[Figure understanding tasks]
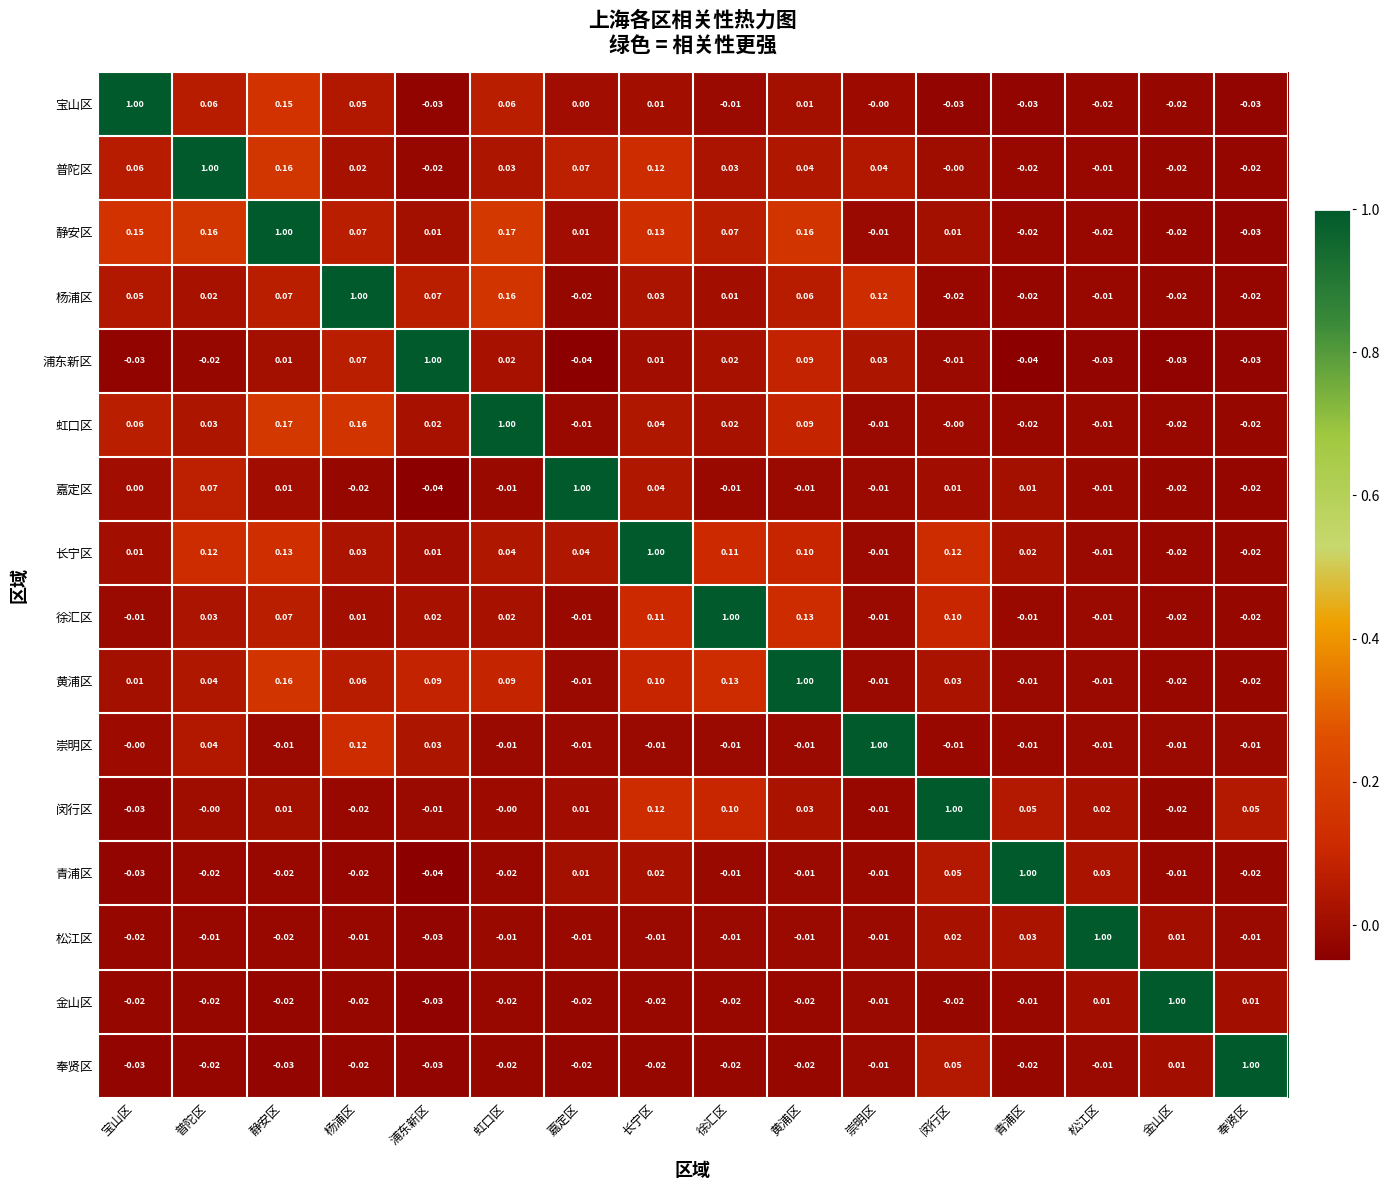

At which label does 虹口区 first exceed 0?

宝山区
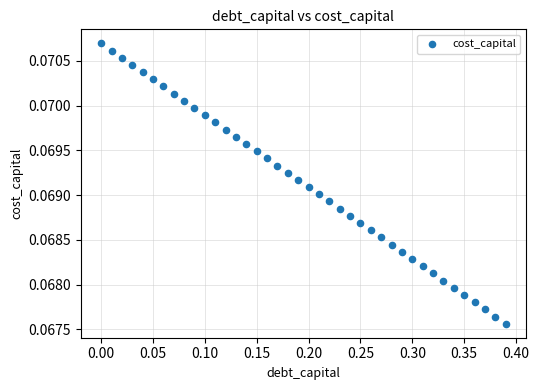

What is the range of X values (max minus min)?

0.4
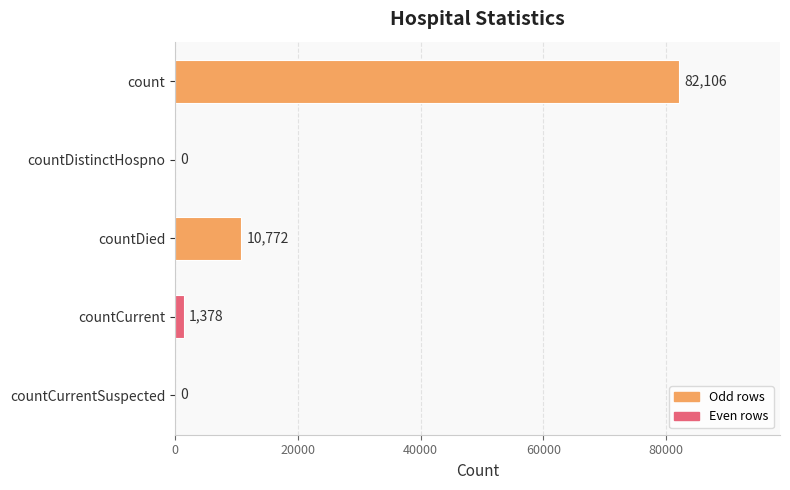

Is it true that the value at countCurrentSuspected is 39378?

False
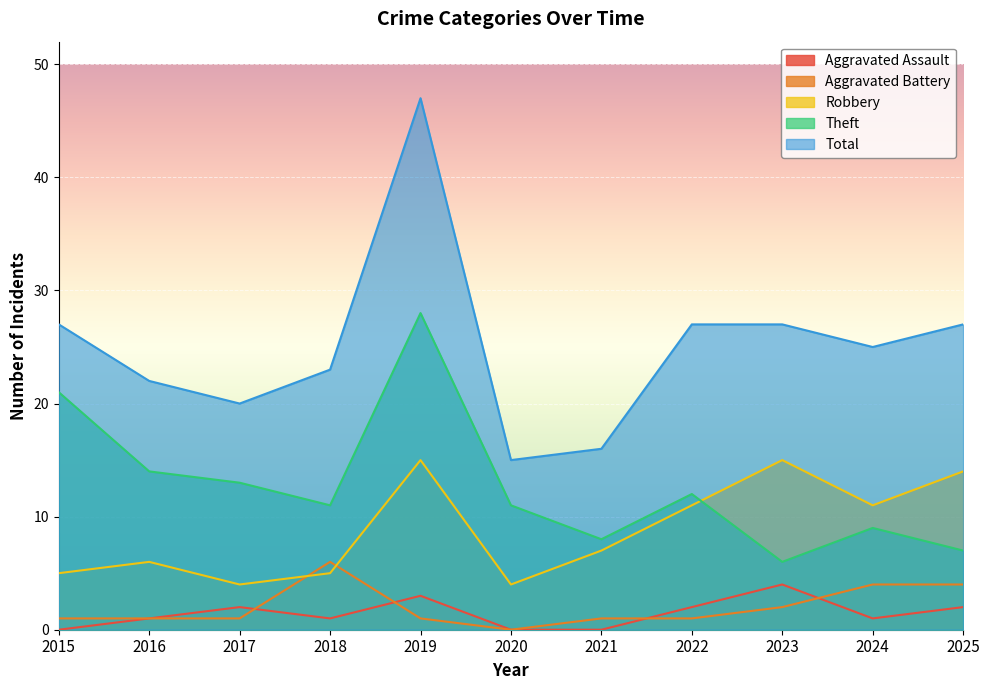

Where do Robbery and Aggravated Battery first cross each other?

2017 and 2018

◆ WORK REQUIRED
Reproduce the rows above with every occurrence of "first" replaced by "initially" and nothing else altered, leaving out the pictures.

◆ COMPLETED TASK
At which label does 虹口区 initially exceed 0?

宝山区

What is the range of X values (max minus min)?

0.4

Is it true that the value at countCurrentSuspected is 39378?

False

Where do Robbery and Aggravated Battery initially cross each other?

2017 and 2018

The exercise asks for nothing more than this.